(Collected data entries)
=== Begin Enclosure ===

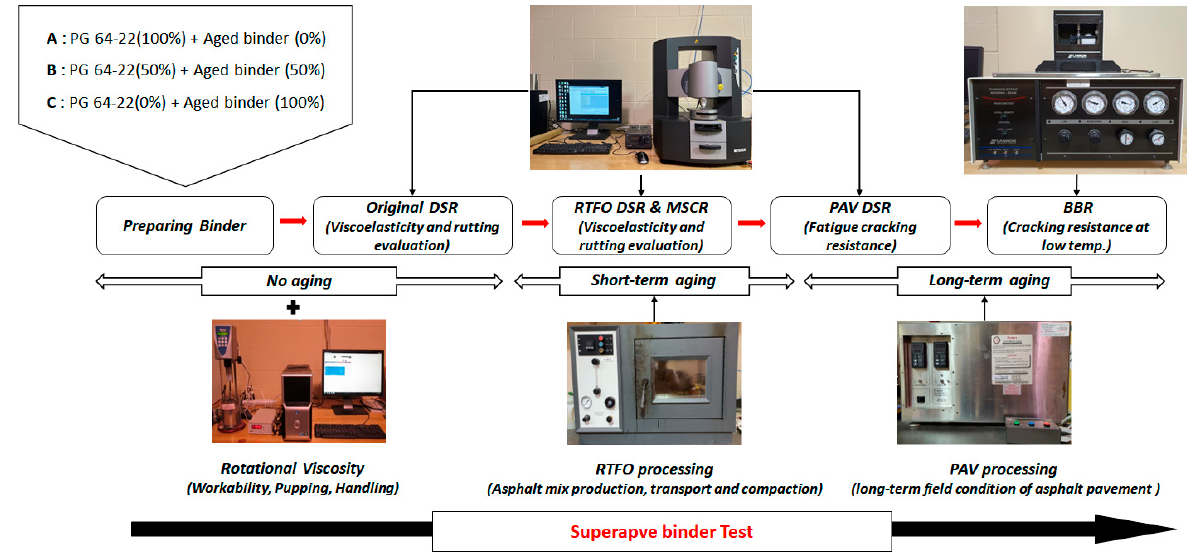
Figure 3. Superpave binder test procedure.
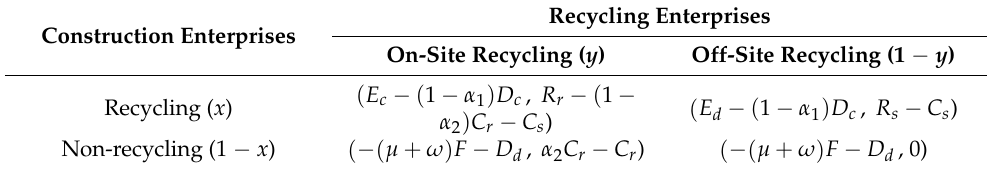
Table 5. The evolutionary game payoff matrix.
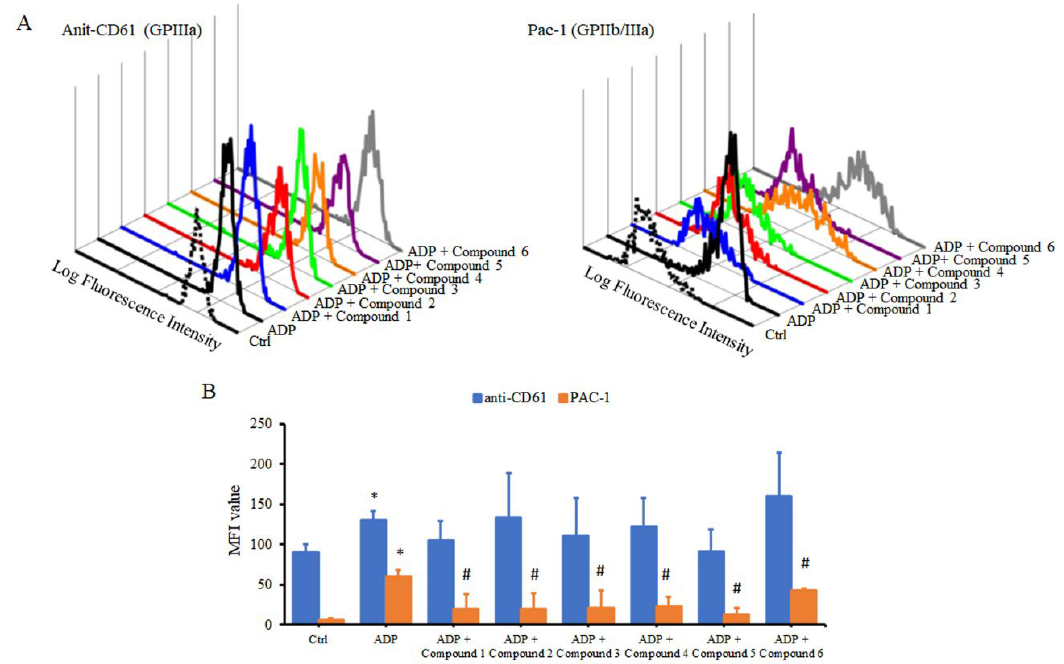
Figure 3. Effects of coumarin derivatives on the expression of glycoproteins on human platelet membranes. Human blood was treated with 10 ppm of coumarin derivatives for 30 min, followed by the addition of 20 μM ADP for 30 min. The expression of GPIIIa and active form of GPIIb/IIIa on the membrane was analyzed using flow cytometry. The flow data for GPIIIa and GPIIb/IIIa on platelet membranes from one of three independent experiments ( n = 3) ( A ). Experimental results are sum- marized as MFI values of platelet membrane ( B ). * p < 0.05 compared with the control group. # p < 0.05 compared with whole blood stimulated with ADP alone.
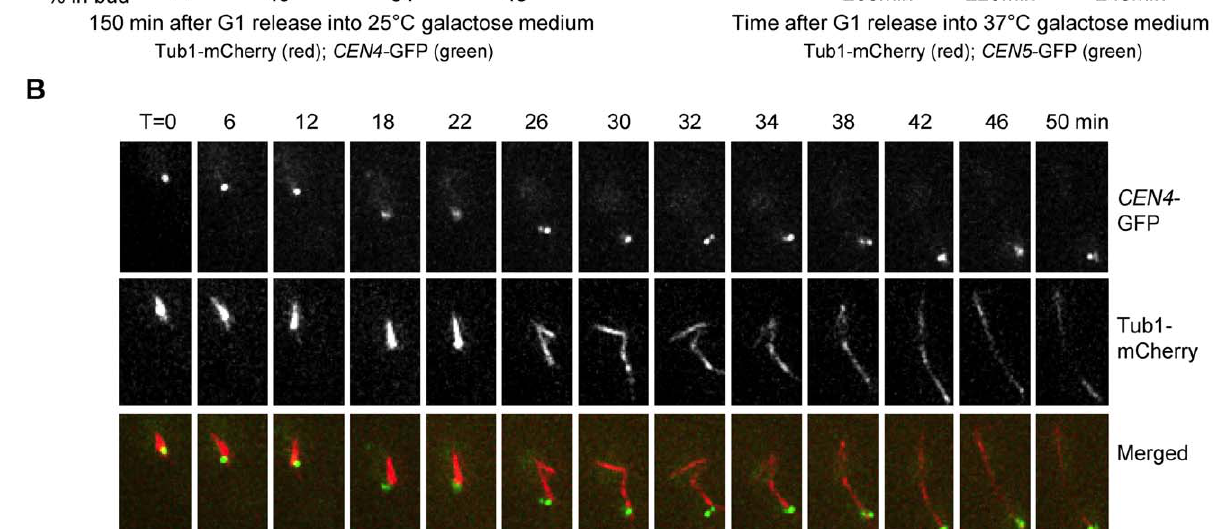
A temperature sensitive mutant kar 3- 64 shows chromosomes with syntelic attachment Overexpression of the coiled-coil domain of Cik1 may disrupt the function of other proteins with a coiled-coil domain, which could also contribute to syntelic attachments. To exclude this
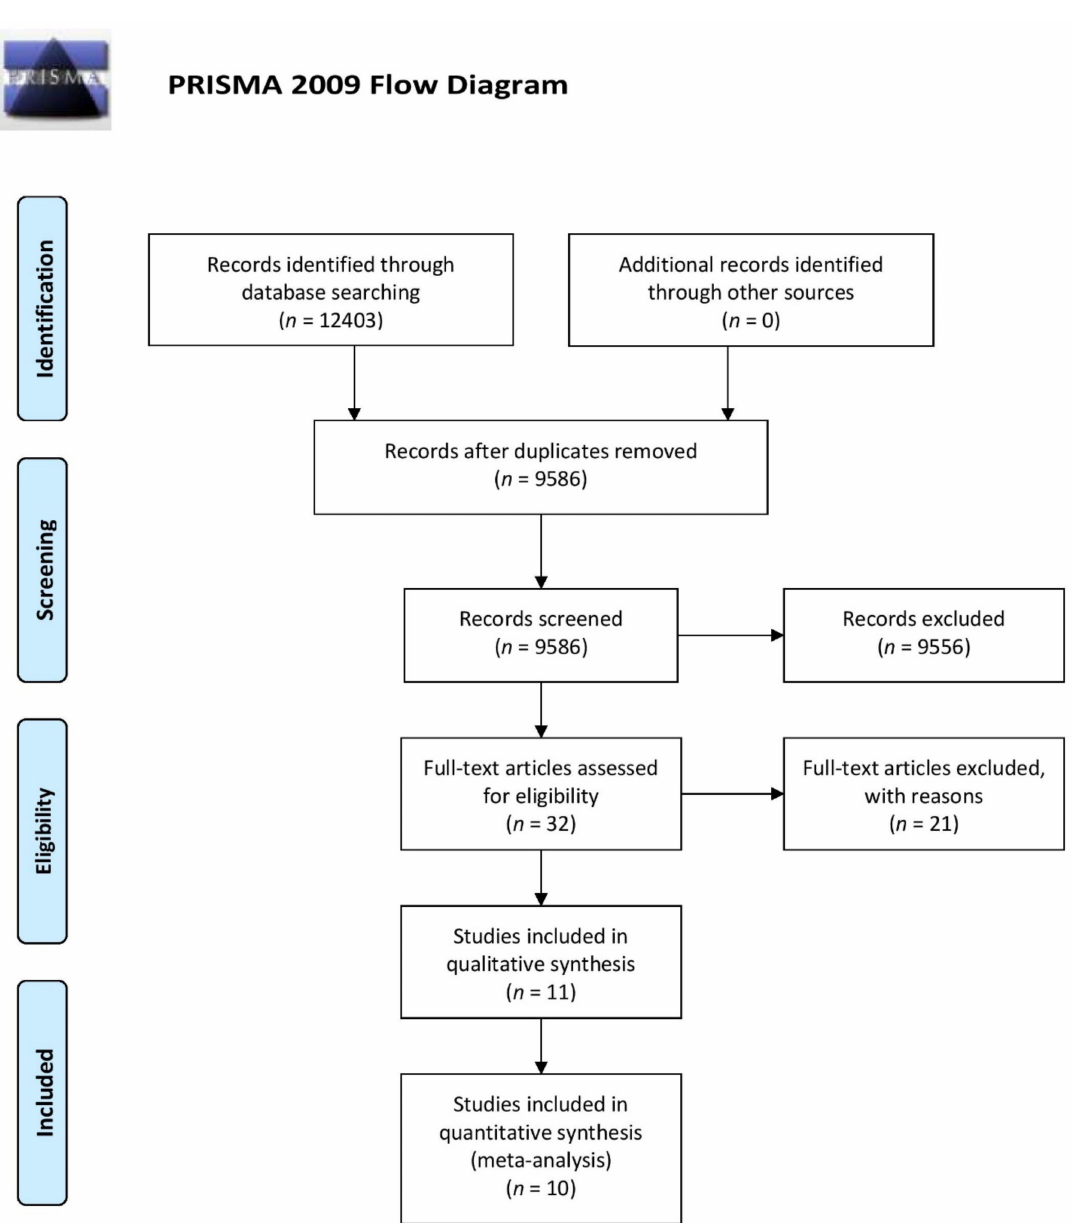
Figure 1. Preferred Reporting Items for Systematic Reviews and Meta-Analyses (PRISMA) flow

=== End Enclosure ===

## WHAT TO DO
Write out the entries above verbatim, without pictures.

## RESULT FOR THIS TASK
Figure 3. Superpave binder test procedure.
Table 5. The evolutionary game payoff matrix.
Figure 3. Effects of coumarin derivatives on the expression of glycoproteins on human platelet membranes. Human blood was treated with 10 ppm of coumarin derivatives for 30 min, followed by the addition of 20 μM ADP for 30 min. The expression of GPIIIa and active form of GPIIb/IIIa on the membrane was analyzed using flow cytometry. The flow data for GPIIIa and GPIIb/IIIa on platelet membranes from one of three independent experiments ( n = 3) ( A ). Experimental results are sum- marized as MFI values of platelet membrane ( B ). * p < 0.05 compared with the control group. # p < 0.05 compared with whole blood stimulated with ADP alone.
A temperature sensitive mutant kar 3- 64 shows chromosomes with syntelic attachment Overexpression of the coiled-coil domain of Cik1 may disrupt the function of other proteins with a coiled-coil domain, which could also contribute to syntelic attachments. To exclude this
Figure 1. Preferred Reporting Items for Systematic Reviews and Meta-Analyses (PRISMA) flow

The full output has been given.